▶ _Fragmento_
Hablamos mucho de “desnaturalizar”. Llevó muchos años de siembra difundir algo tan simple como que alcanza con que algo –incluso y sobre todo algo espantoso, algo vil- sea visto como “natural” (que aquí puede reemplazarse por “inevitable”), para habilitarlo socialmente. Cuando Simón Bolívar liberó a los trescientos esclavos que había heredado junto con sus tierras, le dijeron loco. Lo que le había llegado a Bolívar en esta etapa temprana de su vida no era locura, era conciencia. Las cosas se desnaturalizan cuando se tiene conciencia de que no son inevitables, sino el resultado de lo que al orden dominante le conviene. Y el orden dominante actúa en capas que van desde la macroeconomía hasta nuestras más íntimas percepciones.

Esta semana circuló en las redes una foto de 1955, dos niñas muy rubias posando al lado de una jaula en la que estaba encerrado un niño de unos ocho años, negro. Un niño del entonces Congo Belga. Apenas un síntoma de una larga época, de siglos, en la que mayorías o minorías podían naturalizarse como cosas, como trofeos, curiosidades o herramientas de trabajo. Quien pensara como Bolívar era loco. Quien posara como esas niñas era normal.

Retomando aquella anécdota feroz recuperada de la adolescencia, en lo que concierne a lo que hoy llamamos violencia de género, sean sus víctimas mujeres o varones, vivíamos en un patriarcado pimpante que tampoco era visible, porque estaba completamente naturalizado.

Cuando tuvo lugar aquella excursión escolar, vivíamos en una cultura cotidiana que en los fines de semana descansaba en Olmedo y Porcel y muchos otros que incorporaban indefectiblemente a la mariquita amanerada, a veces deslizando palabras o sonrisas ninfo, como el clímax de su condición, su pura incondicionalidad y su permanente disposición al sexo: los homosexuales, varones y mujeres, eran presentados como personas especialmente predispuestas al sexo, eran recortadas en su genitalidad.

▶ _Datos para analizar_
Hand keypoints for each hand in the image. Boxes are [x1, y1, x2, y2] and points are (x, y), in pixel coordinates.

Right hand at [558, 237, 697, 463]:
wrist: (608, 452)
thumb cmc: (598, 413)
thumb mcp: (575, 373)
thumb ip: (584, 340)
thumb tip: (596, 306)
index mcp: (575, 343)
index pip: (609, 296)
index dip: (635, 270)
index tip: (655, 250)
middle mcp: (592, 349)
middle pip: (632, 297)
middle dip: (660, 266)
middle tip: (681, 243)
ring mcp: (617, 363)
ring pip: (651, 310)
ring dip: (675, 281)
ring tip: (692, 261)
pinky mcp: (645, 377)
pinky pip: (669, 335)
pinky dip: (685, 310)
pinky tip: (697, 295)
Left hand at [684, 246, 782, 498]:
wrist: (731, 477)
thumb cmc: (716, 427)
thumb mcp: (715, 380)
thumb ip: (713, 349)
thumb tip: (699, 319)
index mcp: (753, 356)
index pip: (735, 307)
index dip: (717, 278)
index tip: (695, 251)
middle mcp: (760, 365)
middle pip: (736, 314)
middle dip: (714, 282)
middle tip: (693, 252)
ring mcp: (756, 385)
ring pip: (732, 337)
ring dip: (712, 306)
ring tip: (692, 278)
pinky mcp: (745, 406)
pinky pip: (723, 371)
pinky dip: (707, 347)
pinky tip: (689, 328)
* * *
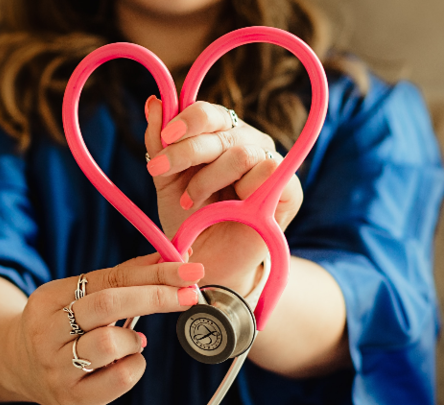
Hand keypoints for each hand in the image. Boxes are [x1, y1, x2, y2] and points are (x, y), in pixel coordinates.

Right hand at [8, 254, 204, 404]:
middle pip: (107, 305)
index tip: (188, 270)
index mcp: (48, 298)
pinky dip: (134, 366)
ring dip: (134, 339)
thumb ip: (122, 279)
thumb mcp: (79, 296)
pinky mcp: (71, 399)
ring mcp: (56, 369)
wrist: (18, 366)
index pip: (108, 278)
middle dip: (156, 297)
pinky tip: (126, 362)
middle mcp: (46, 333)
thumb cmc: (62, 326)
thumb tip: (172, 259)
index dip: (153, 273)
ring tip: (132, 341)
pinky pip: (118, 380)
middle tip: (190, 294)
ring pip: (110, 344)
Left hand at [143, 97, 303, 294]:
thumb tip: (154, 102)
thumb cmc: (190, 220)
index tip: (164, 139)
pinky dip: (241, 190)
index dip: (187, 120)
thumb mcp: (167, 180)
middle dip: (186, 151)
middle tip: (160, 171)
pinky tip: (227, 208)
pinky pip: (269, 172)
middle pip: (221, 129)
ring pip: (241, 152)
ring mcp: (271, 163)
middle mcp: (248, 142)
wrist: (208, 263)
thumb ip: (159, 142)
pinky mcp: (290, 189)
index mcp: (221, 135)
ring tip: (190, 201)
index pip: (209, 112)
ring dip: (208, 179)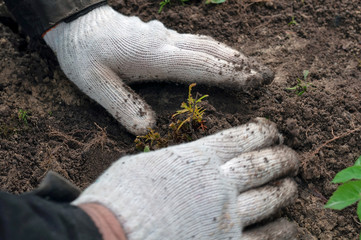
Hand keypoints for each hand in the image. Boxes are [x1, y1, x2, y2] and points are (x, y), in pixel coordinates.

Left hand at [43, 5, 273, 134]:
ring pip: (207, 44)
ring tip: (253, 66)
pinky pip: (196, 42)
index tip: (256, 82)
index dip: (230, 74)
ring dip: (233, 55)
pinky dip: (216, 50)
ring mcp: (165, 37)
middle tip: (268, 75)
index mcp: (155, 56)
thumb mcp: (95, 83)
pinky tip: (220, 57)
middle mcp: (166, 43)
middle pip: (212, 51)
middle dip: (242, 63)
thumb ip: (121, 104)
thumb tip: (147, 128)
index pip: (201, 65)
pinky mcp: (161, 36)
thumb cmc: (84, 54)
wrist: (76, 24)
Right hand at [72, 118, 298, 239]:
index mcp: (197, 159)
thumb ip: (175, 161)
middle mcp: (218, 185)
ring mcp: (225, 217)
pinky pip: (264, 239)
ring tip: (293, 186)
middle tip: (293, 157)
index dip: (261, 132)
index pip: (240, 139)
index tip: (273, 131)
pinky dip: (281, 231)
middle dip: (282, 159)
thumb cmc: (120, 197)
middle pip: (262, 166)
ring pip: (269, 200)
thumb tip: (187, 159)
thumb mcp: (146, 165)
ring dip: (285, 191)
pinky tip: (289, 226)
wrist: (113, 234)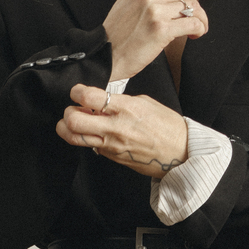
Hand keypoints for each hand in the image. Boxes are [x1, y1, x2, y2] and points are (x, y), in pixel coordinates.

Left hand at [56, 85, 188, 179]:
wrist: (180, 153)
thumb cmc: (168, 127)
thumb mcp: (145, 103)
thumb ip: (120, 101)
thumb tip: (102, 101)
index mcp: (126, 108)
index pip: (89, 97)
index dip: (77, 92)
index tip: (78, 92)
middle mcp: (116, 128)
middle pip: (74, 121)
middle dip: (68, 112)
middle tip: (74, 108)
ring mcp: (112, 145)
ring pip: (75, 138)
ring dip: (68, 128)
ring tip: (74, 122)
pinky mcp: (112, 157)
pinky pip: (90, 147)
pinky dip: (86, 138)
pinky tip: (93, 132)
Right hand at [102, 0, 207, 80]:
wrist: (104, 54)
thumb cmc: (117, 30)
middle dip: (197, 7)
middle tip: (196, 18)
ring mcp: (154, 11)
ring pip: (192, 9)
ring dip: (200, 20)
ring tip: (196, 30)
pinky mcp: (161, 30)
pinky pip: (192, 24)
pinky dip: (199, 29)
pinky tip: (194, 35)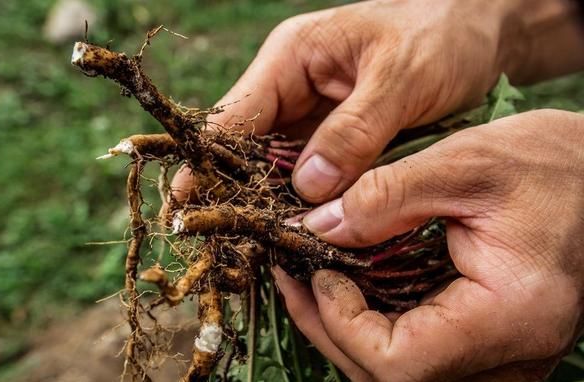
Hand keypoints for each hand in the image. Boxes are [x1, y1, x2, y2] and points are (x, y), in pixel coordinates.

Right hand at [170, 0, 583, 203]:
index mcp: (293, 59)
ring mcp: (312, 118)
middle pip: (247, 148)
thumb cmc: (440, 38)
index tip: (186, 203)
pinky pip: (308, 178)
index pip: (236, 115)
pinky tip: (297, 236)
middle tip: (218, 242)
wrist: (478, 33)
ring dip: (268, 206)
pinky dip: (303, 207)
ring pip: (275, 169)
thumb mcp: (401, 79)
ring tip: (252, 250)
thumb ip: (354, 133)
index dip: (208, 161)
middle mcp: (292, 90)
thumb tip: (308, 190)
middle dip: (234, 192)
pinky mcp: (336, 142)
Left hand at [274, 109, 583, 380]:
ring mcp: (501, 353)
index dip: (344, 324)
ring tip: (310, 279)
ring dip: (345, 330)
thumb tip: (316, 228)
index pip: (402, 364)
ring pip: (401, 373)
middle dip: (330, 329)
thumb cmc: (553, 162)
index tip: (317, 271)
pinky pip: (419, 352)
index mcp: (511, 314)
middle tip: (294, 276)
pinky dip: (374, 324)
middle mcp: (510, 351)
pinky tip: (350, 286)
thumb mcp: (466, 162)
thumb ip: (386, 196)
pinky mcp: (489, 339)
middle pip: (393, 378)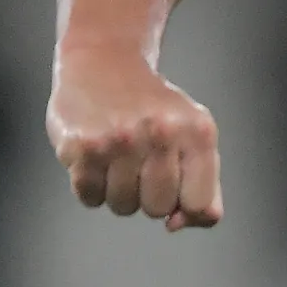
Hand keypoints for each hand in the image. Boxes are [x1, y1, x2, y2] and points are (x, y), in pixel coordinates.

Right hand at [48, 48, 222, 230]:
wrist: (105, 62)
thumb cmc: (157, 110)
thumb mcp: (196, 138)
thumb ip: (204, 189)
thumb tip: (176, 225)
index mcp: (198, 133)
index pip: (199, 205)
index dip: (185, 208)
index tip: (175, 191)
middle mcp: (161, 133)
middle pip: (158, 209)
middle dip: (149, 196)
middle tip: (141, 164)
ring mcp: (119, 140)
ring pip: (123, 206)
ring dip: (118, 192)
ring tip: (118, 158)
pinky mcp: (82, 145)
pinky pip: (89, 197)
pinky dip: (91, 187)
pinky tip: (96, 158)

▶ _Detalles del problema_
Transcriba literalmente el pasaje del fragmento sobre la desnaturalización que comienza con "Retomando aquella anécdota" y continúa hasta "estaba completamente naturalizado.".

▶ _Respuesta del ejercicio_
Retomando aquella anécdota feroz recuperada de la adolescencia, en lo que concierne a lo que hoy llamamos violencia de género, sean sus víctimas mujeres o varones, vivíamos en un patriarcado pimpante que tampoco era visible, porque estaba completamente naturalizado.